YOUR GOAL: Update the rows below, changing each "common name" to "vernacular name" and leaving everything else as it stands.

WORKING DATA:

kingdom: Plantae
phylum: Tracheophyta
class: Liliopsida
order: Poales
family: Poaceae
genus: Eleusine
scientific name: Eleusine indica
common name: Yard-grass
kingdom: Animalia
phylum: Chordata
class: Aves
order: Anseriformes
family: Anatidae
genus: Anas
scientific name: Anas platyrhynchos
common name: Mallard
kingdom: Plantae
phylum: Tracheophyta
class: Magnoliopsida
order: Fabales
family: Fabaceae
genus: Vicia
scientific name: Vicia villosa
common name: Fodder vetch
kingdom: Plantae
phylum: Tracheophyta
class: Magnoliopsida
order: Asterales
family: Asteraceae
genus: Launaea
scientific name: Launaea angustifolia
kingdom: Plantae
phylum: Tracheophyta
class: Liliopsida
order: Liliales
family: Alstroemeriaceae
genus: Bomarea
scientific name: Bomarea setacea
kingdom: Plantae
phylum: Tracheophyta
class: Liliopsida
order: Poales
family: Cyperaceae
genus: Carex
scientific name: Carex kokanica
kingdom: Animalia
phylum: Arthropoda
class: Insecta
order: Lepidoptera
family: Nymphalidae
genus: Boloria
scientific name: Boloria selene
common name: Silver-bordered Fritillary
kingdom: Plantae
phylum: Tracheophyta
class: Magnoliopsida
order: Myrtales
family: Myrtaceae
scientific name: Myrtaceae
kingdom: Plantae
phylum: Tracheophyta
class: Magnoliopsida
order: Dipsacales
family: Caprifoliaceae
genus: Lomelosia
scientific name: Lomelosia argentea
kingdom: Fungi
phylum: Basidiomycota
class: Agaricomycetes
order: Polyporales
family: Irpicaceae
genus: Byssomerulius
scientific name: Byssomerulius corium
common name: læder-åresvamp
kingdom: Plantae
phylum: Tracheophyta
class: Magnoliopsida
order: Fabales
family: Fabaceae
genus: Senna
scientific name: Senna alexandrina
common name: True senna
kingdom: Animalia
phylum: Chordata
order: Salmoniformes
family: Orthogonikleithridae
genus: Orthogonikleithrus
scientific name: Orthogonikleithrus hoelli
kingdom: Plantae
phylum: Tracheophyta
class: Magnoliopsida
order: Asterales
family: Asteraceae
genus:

COMPLETE RESPONSE:
kingdom: Plantae
phylum: Tracheophyta
class: Liliopsida
order: Poales
family: Poaceae
genus: Eleusine
scientific name: Eleusine indica
vernacular name: Yard-grass
kingdom: Animalia
phylum: Chordata
class: Aves
order: Anseriformes
family: Anatidae
genus: Anas
scientific name: Anas platyrhynchos
vernacular name: Mallard
kingdom: Plantae
phylum: Tracheophyta
class: Magnoliopsida
order: Fabales
family: Fabaceae
genus: Vicia
scientific name: Vicia villosa
vernacular name: Fodder vetch
kingdom: Plantae
phylum: Tracheophyta
class: Magnoliopsida
order: Asterales
family: Asteraceae
genus: Launaea
scientific name: Launaea angustifolia
kingdom: Plantae
phylum: Tracheophyta
class: Liliopsida
order: Liliales
family: Alstroemeriaceae
genus: Bomarea
scientific name: Bomarea setacea
kingdom: Plantae
phylum: Tracheophyta
class: Liliopsida
order: Poales
family: Cyperaceae
genus: Carex
scientific name: Carex kokanica
kingdom: Animalia
phylum: Arthropoda
class: Insecta
order: Lepidoptera
family: Nymphalidae
genus: Boloria
scientific name: Boloria selene
vernacular name: Silver-bordered Fritillary
kingdom: Plantae
phylum: Tracheophyta
class: Magnoliopsida
order: Myrtales
family: Myrtaceae
scientific name: Myrtaceae
kingdom: Plantae
phylum: Tracheophyta
class: Magnoliopsida
order: Dipsacales
family: Caprifoliaceae
genus: Lomelosia
scientific name: Lomelosia argentea
kingdom: Fungi
phylum: Basidiomycota
class: Agaricomycetes
order: Polyporales
family: Irpicaceae
genus: Byssomerulius
scientific name: Byssomerulius corium
vernacular name: læder-åresvamp
kingdom: Plantae
phylum: Tracheophyta
class: Magnoliopsida
order: Fabales
family: Fabaceae
genus: Senna
scientific name: Senna alexandrina
vernacular name: True senna
kingdom: Animalia
phylum: Chordata
order: Salmoniformes
family: Orthogonikleithridae
genus: Orthogonikleithrus
scientific name: Orthogonikleithrus hoelli
kingdom: Plantae
phylum: Tracheophyta
class: Magnoliopsida
order: Asterales
family: Asteraceae
genus:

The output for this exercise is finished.